Domain structure of virulence-associated response regulator PhoP of Mycobacterium tuberculosis: role of the linker region in regulator-promoter interaction(s)

Abstract

The PhoP and PhoR proteins from Mycobacterium tuberculosis form a highly specific two-component system that controls expression of genes involved in complex lipid biosynthesis and regulation of unknown virulence determinants. The several functions of PhoP are apportioned between a C-terminal effector domain (PhoPC) and an N-terminal receiver domain (PhoPN), phosphorylation of which regulates activation of the effector domain. Here we show that PhoPN, on its own, demonstrates PhoR-dependent phosphorylation. PhoPC, the truncated variant bearing the DNA binding domain, binds in vitro to the target site with affinity similar to that of the full-length protein. To complement the finding that residues spanning Met(1) to Arg(138) of PhoP constitute the minimal functional PhoPN, we identified Arg(150) as the first residue of the distal PhoPC domain capable of DNA binding on its own, thereby identifying an interdomain linker.
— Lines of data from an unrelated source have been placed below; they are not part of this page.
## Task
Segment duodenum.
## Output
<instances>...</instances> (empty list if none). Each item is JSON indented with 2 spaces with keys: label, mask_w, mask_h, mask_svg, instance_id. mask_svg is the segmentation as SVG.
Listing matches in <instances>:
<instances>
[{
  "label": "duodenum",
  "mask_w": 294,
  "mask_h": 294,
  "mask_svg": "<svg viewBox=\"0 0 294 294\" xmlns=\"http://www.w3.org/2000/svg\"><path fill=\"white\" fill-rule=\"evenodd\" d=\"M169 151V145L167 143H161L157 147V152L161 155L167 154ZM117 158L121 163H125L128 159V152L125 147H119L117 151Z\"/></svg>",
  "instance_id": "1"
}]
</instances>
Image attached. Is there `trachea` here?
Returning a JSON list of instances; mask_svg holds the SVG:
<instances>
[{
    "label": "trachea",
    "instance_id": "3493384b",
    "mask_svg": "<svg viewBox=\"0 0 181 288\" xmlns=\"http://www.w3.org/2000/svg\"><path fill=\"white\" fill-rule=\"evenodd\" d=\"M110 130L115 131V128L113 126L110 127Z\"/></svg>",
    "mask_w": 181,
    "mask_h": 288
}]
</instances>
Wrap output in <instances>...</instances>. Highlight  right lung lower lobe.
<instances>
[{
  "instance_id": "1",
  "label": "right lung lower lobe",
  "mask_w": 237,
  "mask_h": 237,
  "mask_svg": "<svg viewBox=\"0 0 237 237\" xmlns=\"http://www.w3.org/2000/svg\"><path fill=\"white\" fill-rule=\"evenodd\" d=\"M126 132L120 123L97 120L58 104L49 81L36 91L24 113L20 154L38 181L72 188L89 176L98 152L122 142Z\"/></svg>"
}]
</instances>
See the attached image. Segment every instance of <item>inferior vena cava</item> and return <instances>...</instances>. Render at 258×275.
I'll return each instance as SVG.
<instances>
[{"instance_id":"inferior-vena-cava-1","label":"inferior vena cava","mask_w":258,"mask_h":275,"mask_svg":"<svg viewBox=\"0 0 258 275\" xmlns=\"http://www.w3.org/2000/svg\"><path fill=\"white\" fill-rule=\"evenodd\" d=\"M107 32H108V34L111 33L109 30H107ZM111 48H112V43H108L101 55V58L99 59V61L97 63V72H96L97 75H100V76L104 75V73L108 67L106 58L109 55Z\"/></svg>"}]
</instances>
However, coupling of two functional domains together in a single polypeptide chain is essential for phosphorylation-coupled DNA binding by PhoP. We discuss consequences of tethering of two domains on DNA binding and demonstrate that linker length and not individual residues of the newly identified linker plays a critical role in regulating interdomain interactions. Together, these results have implications for the molecular mechanism of transmission of conformation change associated with phosphorylation of PhoP that results in the altered DNA recognition by the C-terminal domain.

FIGURE 1.

Phosphorylation-coupled DNA binding by M. tuberculosis PhoP. A, EMSA of radiolabeled promoter region of msl3 for binding of PhoP (lanes 3–6) or PhoPD71N (lanes 7–10) preincubated in phosphorylation mix with or without AcP. B, EMSA of radiolabeled DR1,2 probe with PhoP (lanes 3–6) and PhoPD71N (lanes 8–11). DNA-protein complexes were analyzed by native PAGE and detected by autoradiography as described under “Experimental Procedures.” Note that the bound complexes resolved from the unbound probes differently in A and B because the DNA probes used were of very different size, a 410-bp full-length promoter and a 60-bp oligonucleotide-based duplex DNA in A and B, respectively. Open and filled arrows, origins of the polyacrylamide gel and retarded complexes (with band shifts in the presence of PhoP proteins), respectively. The gels are representative of at least three independent experiments.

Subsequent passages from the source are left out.